It's been implied by people who genuinely care about me that I'm caustic. And it's not entirely an untrue charge. After twenty five years of rejection by my fellow Christians, I think that some level of irritation is probably pretty much in line.
My latest, and very likely last, attempt to "fit in" with a congregation put the icing on the cake. In 15 months with the church, we received exactly one invitation to fellowship with another group out of church, and that group is long gone. Not one of the "inner circle" so much as invited us over for a barbeque (with the exception of a birthday party for our six year old, but that's not really a family invitation).

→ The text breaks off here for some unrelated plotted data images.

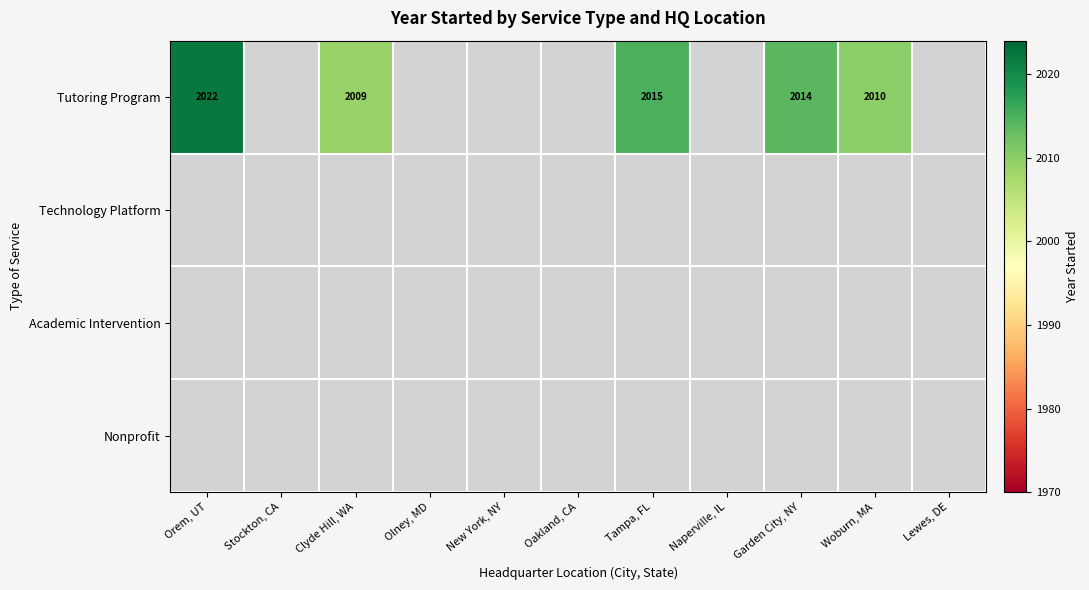

The value of Tutoring Program at Clyde Hill, WA is 2009. True or false?

True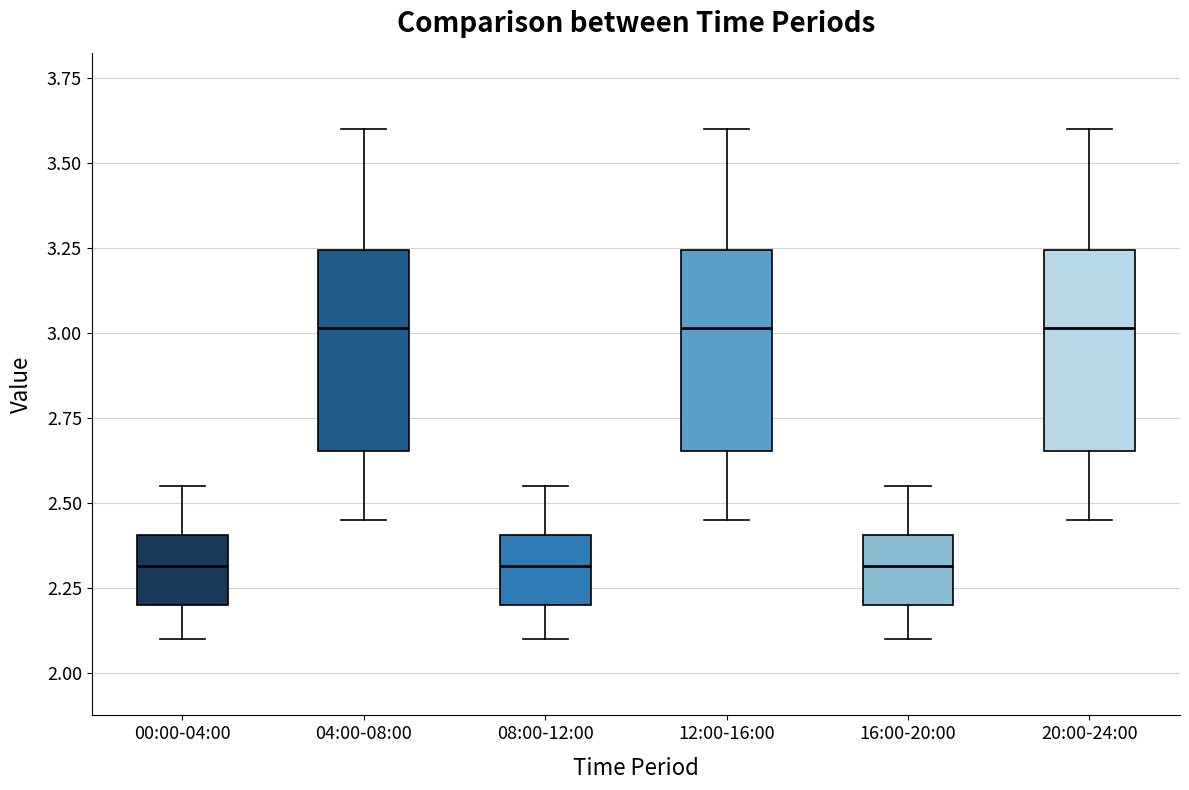

Reading left to right, read every box against the y-axis: the position of its median line, the range the box covers, and the ends of its whiskers. The values are not printed on the chart, so give them approximately, as read against the axis.

00:00-04:00: median 2.30, box 2.20 to 2.40, whiskers 2.10 to 2.55
04:00-08:00: median 3.00, box 2.65 to 3.25, whiskers 2.45 to 3.60
08:00-12:00: median 2.30, box 2.20 to 2.40, whiskers 2.10 to 2.55
12:00-16:00: median 3.00, box 2.65 to 3.25, whiskers 2.45 to 3.60
16:00-20:00: median 2.30, box 2.20 to 2.40, whiskers 2.10 to 2.55
20:00-24:00: median 3.00, box 2.65 to 3.25, whiskers 2.45 to 3.60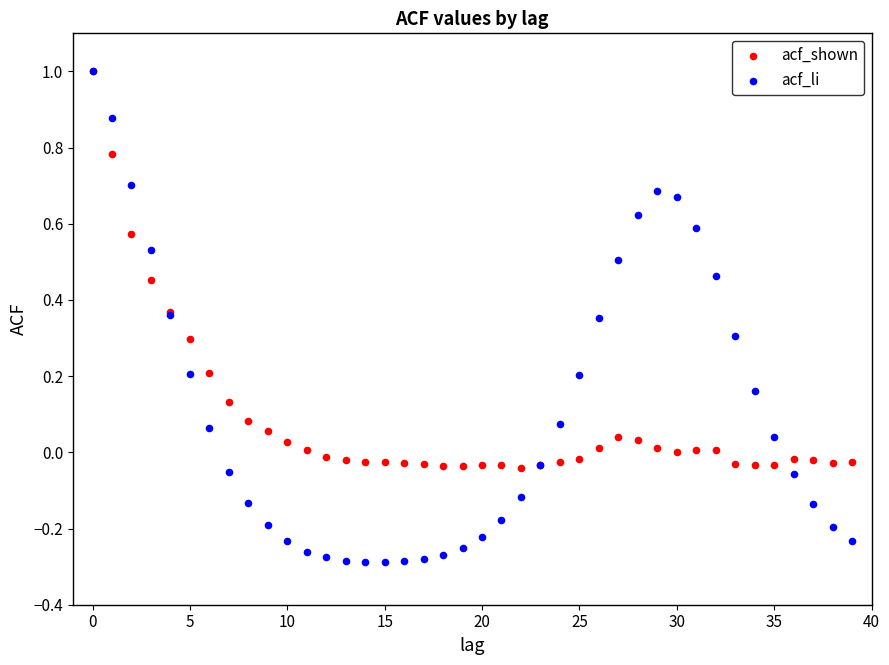

What are all the series names shown in the legend?

acf_shown, acf_li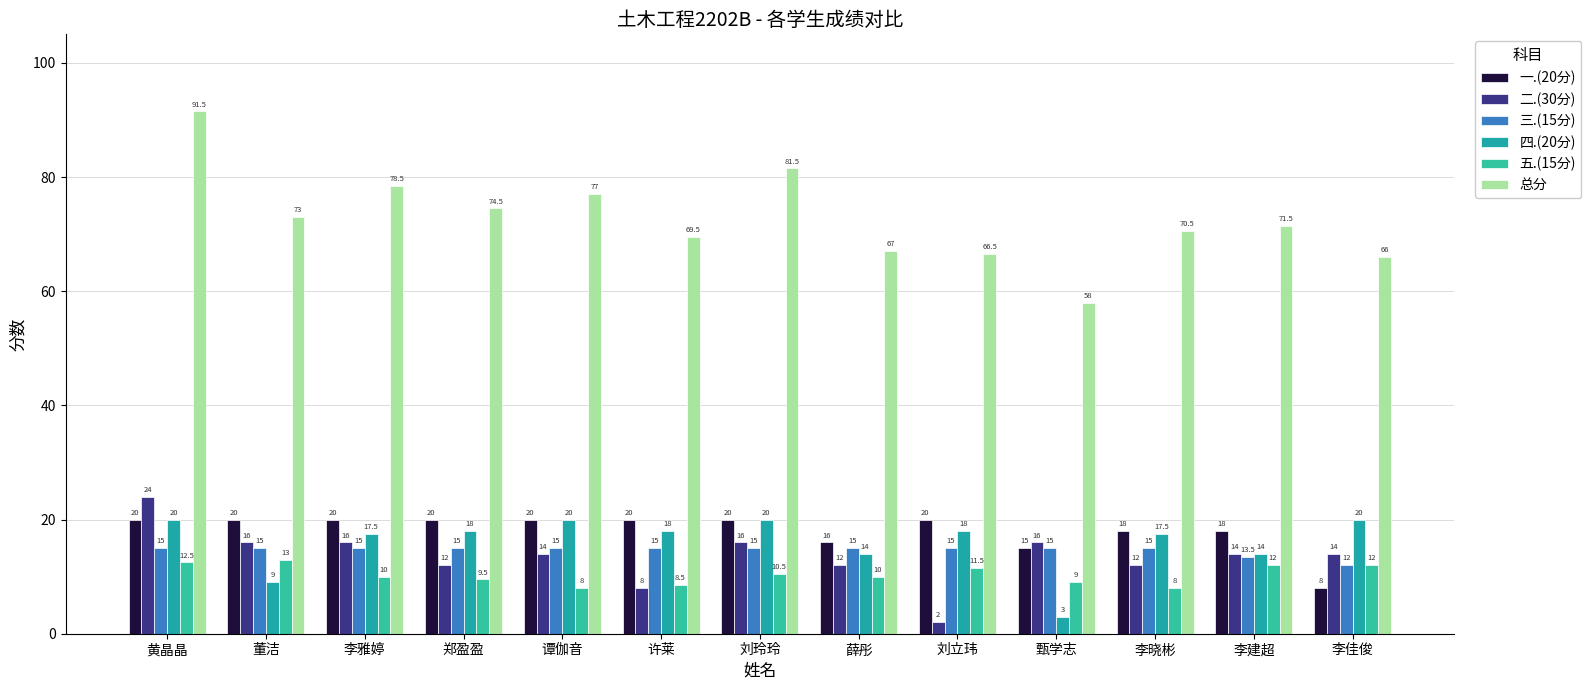

How many data points in 三.(15分) are less than 15?

2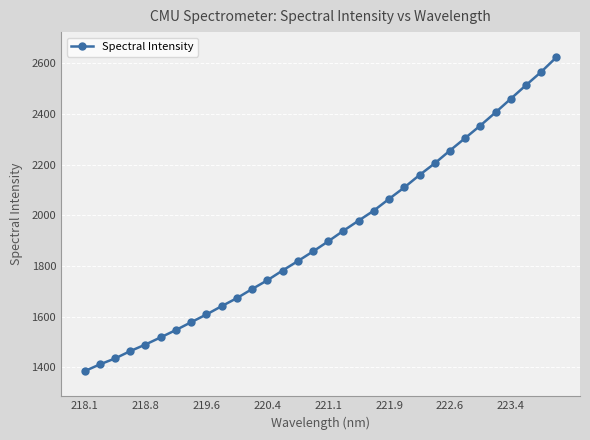

What is the minimum value shown in the chart?

1384.2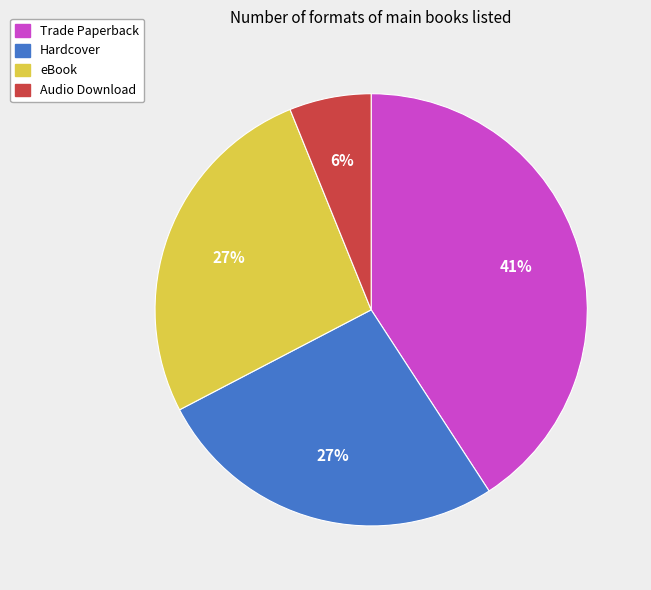

Does any single category account for the majority?

No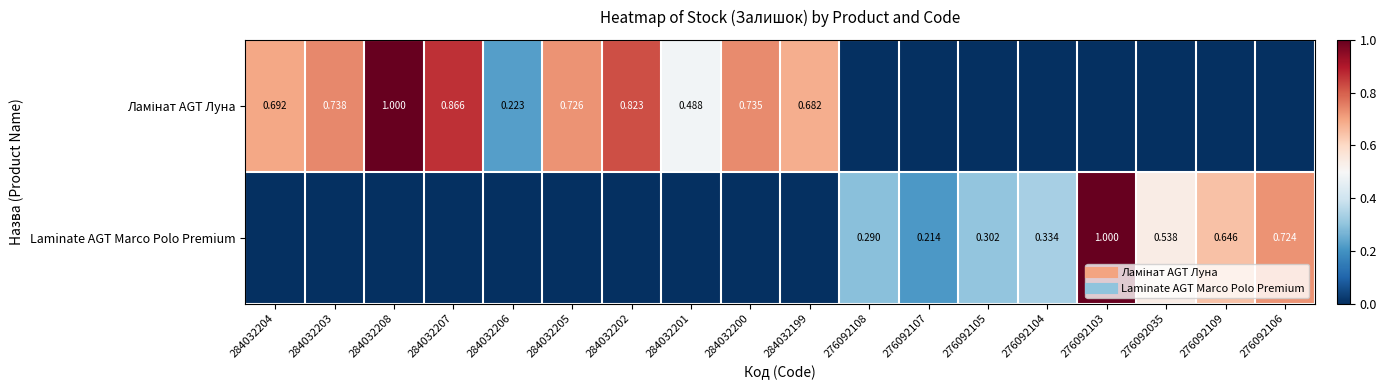

Which series changed the most between 284032206 and 284032200?

Ламінат AGT Луна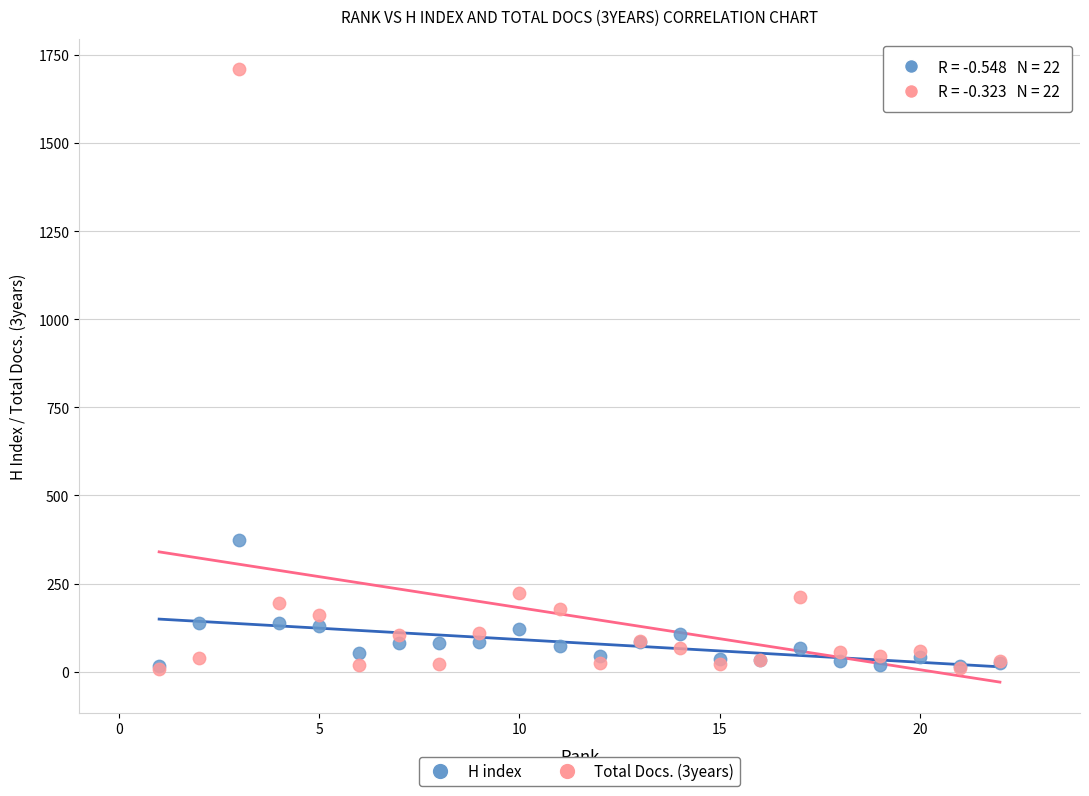

Across all series, what Y value is closest to 859?

373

And, more recently, I made a cold call to on of the prominent members of the church who used to be very warm to me (and had even suggested he had some IT work available). It seemed natural, now that I am freelancing, to follow up. He not only didn't return my calls, but called in another tech to bid on a very substantial job. I would have chalked it up to a message not passed on, only he admitted to the other tech that he knew I was working for myself and refused to work with me. That's the old Christian love coming out, I guess.
The truth is, if you can't love me, you'll have a hard time loving others. And I'm not saying this as a simple matter of judging others; I actually struggle intensely with this myself. I have had people approach me that I had a hard time accepting, and I admit, it's not easy.
But it IS possible. And not only possible, but commanded.
The truth is, if every person walking into a Christian church was treated with warmth and acceptance, there would't be such negativity. It has been said that Christianity is the only army that shoots its own wounded.
The "mainstream" church has basically written me off as a heretic. I'm OK with that; I know where I stand and really don't care what others think anymore. But I DO care about the image that those who claim to be standard bearers for the church are projecting on people who need the Gospel.